#### Your goal:
Can you reproduce, word for word, the records from their very first line through the line containing "mm, v(2, 5.5)", including both of those lines and nothing past them?

#### Extracted entries:
---+---

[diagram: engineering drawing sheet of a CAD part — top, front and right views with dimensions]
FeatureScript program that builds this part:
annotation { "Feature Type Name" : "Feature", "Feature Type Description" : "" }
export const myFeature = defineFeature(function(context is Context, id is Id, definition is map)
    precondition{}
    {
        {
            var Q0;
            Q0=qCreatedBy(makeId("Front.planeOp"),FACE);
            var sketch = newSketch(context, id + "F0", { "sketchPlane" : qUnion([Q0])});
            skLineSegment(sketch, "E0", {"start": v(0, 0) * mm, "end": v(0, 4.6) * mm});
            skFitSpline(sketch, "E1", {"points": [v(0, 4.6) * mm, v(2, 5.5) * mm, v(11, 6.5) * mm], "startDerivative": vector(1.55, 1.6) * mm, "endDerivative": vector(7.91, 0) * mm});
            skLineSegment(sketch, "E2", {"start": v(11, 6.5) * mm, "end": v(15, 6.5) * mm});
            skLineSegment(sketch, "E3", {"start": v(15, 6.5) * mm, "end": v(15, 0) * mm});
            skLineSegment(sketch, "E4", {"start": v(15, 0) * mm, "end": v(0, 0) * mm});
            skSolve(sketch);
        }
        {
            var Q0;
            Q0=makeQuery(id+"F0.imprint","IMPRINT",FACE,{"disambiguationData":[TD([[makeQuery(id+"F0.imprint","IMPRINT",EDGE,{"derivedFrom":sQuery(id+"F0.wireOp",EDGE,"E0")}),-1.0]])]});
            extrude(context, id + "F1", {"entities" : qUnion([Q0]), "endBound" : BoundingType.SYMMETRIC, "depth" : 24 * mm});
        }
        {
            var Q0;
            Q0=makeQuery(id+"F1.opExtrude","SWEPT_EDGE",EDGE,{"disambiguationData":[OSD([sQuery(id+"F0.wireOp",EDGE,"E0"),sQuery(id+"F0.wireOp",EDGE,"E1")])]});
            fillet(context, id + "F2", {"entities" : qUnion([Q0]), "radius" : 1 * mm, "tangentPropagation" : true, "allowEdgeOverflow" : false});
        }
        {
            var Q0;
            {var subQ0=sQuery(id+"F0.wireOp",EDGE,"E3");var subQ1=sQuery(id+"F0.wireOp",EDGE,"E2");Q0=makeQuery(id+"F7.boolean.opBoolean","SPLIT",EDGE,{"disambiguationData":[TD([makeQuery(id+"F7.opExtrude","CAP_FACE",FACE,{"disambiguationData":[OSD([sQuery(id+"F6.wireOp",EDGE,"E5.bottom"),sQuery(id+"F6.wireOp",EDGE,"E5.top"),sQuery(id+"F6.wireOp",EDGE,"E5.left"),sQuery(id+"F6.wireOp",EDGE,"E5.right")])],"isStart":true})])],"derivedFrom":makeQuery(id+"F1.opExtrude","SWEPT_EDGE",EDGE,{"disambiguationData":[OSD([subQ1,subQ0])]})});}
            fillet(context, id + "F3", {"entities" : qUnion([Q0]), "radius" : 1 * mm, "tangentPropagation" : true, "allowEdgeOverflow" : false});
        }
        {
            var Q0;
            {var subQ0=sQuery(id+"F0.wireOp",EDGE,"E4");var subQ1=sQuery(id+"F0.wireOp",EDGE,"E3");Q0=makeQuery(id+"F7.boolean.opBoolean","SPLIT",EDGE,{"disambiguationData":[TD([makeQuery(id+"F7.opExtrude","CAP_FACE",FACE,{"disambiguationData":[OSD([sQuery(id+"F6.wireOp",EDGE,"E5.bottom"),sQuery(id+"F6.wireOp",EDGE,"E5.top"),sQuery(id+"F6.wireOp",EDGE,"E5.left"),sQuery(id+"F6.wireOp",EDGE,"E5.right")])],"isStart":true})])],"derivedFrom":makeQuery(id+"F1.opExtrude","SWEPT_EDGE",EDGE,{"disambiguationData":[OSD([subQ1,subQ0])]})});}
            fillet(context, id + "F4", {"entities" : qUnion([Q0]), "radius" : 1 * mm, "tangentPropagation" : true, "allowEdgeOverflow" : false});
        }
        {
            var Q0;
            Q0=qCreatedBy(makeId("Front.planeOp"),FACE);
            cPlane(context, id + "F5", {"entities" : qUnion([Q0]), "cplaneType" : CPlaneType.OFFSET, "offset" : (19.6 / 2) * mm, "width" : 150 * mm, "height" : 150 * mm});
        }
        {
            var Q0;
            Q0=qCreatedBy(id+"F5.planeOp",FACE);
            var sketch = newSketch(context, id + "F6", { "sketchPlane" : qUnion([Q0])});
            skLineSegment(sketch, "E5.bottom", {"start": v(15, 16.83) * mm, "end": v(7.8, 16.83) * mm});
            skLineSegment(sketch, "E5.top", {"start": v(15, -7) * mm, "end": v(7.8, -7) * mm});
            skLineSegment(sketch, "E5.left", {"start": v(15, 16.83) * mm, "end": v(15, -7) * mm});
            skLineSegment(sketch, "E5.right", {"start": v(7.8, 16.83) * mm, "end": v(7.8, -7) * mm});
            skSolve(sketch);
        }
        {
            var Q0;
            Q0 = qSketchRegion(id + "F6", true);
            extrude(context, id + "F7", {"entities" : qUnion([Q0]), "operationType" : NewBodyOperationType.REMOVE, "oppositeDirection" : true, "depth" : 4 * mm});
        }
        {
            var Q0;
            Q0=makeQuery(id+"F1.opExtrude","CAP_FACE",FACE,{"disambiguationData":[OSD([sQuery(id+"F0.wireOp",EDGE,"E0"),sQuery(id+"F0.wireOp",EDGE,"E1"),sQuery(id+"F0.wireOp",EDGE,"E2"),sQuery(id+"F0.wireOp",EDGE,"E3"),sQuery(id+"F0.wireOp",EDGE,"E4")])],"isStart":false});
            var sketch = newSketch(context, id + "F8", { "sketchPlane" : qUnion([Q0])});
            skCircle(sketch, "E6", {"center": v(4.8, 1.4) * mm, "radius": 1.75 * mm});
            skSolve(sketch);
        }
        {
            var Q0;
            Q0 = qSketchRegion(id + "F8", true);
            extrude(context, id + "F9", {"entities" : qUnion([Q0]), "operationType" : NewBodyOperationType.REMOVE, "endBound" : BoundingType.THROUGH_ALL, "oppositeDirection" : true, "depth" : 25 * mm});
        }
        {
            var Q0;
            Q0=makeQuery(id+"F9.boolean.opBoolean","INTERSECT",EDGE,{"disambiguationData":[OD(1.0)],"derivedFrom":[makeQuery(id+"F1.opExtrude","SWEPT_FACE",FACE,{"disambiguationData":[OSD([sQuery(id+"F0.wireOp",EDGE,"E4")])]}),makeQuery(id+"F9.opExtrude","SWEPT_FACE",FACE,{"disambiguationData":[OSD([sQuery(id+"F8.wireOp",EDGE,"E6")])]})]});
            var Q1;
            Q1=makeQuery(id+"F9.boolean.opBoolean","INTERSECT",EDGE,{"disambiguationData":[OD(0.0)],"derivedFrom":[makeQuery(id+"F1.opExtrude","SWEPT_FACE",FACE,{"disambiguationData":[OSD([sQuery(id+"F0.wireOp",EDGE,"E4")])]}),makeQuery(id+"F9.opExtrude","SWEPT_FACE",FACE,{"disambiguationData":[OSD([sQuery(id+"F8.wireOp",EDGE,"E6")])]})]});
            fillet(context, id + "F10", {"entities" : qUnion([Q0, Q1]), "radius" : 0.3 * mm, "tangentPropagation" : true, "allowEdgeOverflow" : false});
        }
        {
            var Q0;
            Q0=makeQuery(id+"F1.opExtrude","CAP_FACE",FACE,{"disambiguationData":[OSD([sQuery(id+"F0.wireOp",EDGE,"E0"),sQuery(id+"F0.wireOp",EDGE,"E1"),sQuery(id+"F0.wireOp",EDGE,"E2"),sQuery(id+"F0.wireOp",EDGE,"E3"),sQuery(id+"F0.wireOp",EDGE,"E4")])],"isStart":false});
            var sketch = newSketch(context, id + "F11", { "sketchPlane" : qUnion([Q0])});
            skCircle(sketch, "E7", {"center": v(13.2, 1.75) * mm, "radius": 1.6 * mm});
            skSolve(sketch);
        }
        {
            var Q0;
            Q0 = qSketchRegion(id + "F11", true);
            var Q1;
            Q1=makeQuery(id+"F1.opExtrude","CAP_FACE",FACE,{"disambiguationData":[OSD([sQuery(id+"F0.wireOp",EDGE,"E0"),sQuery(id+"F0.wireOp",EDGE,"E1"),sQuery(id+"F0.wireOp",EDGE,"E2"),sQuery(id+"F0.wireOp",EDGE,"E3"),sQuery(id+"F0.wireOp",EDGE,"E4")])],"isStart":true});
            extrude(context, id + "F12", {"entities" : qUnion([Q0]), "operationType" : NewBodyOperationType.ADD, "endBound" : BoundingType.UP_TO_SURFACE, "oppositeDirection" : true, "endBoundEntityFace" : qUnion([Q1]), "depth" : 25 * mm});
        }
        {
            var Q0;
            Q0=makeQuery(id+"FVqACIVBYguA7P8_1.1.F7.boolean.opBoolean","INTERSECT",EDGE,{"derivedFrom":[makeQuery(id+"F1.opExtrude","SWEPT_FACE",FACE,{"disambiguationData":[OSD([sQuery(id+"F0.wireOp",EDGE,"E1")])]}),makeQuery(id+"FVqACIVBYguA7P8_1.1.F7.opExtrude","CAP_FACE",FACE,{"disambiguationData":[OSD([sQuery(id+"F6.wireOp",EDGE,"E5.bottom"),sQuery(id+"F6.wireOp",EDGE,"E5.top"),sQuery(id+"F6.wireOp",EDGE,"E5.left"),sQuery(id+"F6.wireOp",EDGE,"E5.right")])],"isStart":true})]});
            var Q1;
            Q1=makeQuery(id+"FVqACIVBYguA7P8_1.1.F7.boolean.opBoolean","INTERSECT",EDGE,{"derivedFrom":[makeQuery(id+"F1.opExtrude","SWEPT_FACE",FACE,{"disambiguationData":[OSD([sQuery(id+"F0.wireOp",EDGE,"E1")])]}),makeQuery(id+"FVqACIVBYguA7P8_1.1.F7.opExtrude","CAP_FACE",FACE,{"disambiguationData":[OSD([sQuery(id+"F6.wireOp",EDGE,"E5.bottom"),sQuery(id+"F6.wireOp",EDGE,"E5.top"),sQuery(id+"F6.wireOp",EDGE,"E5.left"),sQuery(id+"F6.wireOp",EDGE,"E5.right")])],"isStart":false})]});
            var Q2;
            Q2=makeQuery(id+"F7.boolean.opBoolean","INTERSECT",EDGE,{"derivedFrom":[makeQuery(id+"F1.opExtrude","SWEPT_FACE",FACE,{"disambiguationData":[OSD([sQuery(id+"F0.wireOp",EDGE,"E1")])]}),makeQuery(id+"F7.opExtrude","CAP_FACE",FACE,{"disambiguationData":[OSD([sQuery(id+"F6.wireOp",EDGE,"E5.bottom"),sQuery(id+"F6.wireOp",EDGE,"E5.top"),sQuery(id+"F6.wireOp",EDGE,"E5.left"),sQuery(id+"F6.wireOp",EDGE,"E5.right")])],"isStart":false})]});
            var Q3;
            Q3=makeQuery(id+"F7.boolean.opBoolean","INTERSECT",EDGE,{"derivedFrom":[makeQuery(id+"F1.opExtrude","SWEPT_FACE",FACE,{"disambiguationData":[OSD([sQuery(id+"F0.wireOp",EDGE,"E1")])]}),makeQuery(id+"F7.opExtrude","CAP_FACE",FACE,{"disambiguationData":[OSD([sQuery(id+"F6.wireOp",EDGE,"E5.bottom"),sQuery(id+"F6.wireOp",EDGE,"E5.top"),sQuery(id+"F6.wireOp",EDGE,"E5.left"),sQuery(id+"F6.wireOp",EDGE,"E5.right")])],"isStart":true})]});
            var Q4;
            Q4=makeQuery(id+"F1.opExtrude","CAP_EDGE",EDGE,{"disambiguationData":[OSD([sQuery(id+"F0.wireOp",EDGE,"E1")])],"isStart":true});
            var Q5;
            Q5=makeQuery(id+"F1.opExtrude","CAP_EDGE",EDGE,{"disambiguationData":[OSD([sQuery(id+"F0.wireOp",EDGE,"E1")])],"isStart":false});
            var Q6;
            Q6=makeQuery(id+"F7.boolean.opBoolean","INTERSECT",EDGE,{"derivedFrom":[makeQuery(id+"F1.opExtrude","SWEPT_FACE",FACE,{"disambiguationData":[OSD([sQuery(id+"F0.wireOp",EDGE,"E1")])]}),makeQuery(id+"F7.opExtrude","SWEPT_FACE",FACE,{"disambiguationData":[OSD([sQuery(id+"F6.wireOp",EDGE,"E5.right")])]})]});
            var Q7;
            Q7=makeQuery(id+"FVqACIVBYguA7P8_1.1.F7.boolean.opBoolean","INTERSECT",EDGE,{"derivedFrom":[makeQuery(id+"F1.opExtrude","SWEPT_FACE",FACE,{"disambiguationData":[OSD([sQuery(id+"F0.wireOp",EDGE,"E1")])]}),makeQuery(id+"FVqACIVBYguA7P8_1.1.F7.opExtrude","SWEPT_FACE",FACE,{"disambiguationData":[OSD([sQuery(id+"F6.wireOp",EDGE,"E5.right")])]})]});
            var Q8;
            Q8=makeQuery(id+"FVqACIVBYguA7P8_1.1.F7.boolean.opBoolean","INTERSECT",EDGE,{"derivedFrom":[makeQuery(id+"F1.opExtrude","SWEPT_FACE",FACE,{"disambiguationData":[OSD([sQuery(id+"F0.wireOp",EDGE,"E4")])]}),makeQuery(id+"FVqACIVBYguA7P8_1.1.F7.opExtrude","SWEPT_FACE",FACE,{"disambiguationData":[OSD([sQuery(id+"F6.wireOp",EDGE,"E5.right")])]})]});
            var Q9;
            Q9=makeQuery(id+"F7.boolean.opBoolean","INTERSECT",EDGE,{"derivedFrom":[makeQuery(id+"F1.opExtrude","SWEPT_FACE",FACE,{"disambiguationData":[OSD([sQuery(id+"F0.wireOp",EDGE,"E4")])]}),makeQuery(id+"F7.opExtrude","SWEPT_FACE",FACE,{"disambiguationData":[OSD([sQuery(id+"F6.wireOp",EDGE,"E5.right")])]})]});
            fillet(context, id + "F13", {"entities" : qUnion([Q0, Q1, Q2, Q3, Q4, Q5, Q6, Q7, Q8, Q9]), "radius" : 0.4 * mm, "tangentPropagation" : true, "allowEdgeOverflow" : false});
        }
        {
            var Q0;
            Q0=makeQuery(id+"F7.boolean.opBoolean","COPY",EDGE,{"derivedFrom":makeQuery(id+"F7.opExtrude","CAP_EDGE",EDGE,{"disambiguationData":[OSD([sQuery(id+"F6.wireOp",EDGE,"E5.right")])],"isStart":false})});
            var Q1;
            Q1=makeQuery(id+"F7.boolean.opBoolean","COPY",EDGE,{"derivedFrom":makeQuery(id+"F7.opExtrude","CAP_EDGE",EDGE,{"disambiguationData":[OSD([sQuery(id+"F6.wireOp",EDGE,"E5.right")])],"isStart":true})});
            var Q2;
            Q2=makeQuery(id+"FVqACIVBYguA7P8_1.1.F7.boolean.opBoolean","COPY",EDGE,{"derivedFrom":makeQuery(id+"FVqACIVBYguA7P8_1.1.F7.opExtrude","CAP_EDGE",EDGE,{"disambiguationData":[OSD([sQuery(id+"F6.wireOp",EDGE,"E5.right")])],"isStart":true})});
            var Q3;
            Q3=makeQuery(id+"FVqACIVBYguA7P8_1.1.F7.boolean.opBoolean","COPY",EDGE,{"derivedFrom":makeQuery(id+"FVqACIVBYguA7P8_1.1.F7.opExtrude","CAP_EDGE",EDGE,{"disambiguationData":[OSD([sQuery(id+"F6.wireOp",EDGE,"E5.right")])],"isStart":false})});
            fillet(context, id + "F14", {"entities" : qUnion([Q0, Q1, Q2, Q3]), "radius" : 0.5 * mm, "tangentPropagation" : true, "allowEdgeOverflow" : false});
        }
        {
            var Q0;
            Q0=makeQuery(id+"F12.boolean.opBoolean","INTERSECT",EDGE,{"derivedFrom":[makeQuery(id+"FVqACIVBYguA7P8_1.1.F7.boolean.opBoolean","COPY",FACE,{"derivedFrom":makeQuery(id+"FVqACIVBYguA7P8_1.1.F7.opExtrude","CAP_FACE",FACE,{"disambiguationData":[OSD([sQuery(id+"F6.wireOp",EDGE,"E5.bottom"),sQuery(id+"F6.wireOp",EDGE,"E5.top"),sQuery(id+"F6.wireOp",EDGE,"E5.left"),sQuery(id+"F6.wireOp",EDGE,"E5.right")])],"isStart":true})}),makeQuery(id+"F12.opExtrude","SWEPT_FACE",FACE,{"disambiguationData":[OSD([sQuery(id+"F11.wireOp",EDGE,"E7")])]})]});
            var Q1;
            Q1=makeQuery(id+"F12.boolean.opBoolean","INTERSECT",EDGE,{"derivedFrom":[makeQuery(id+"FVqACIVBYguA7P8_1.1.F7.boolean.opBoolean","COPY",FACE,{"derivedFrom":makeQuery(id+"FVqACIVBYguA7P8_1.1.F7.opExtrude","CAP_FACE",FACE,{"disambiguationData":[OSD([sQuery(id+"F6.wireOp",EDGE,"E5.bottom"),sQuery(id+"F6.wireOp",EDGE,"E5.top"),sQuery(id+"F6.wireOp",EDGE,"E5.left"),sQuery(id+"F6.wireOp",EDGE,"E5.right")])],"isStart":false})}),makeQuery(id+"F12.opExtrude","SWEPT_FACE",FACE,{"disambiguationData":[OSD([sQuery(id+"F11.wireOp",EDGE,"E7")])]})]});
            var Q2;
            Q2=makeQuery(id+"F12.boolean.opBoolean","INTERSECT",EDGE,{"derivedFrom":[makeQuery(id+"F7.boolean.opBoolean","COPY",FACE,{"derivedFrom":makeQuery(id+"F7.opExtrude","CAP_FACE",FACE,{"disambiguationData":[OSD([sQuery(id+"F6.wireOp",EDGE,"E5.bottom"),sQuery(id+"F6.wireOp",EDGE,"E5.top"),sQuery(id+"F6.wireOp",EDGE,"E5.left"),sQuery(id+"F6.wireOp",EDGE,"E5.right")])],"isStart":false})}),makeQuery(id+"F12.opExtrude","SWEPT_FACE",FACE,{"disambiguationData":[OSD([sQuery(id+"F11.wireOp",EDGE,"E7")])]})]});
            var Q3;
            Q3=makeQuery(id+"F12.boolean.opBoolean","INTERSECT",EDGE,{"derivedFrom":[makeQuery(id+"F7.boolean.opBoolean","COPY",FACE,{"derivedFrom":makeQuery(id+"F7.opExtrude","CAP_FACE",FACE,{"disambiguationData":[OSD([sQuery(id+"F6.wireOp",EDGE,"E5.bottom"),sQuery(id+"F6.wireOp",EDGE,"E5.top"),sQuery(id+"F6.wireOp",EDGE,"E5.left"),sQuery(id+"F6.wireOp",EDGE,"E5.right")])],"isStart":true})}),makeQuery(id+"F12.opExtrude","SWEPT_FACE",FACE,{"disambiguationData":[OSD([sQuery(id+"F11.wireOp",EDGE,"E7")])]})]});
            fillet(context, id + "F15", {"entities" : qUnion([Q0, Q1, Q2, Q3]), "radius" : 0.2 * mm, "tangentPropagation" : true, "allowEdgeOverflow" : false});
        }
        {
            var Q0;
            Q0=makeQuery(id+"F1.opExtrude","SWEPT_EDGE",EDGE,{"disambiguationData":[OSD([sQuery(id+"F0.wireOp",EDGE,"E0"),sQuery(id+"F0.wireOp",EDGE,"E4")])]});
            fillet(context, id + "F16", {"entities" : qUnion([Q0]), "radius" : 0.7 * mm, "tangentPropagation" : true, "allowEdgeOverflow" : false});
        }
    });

---+---

#### In response:
[diagram: engineering drawing sheet of a CAD part — top, front and right views with dimensions]
FeatureScript program that builds this part:
annotation { "Feature Type Name" : "Feature", "Feature Type Description" : "" }
export const myFeature = defineFeature(function(context is Context, id is Id, definition is map)
    precondition{}
    {
        {
            var Q0;
            Q0=qCreatedBy(makeId("Front.planeOp"),FACE);
            var sketch = newSketch(context, id + "F0", { "sketchPlane" : qUnion([Q0])});
            skLineSegment(sketch, "E0", {"start": v(0, 0) * mm, "end": v(0, 4.6) * mm});
            skFitSpline(sketch, "E1", {"points": [v(0, 4.6) * mm, v(2, 5.5) * mm, v(11, 6.5) * mm], "startDerivative": vector(1.55, 1.6) * mm, "endDerivative": vector(7.91, 0) * mm});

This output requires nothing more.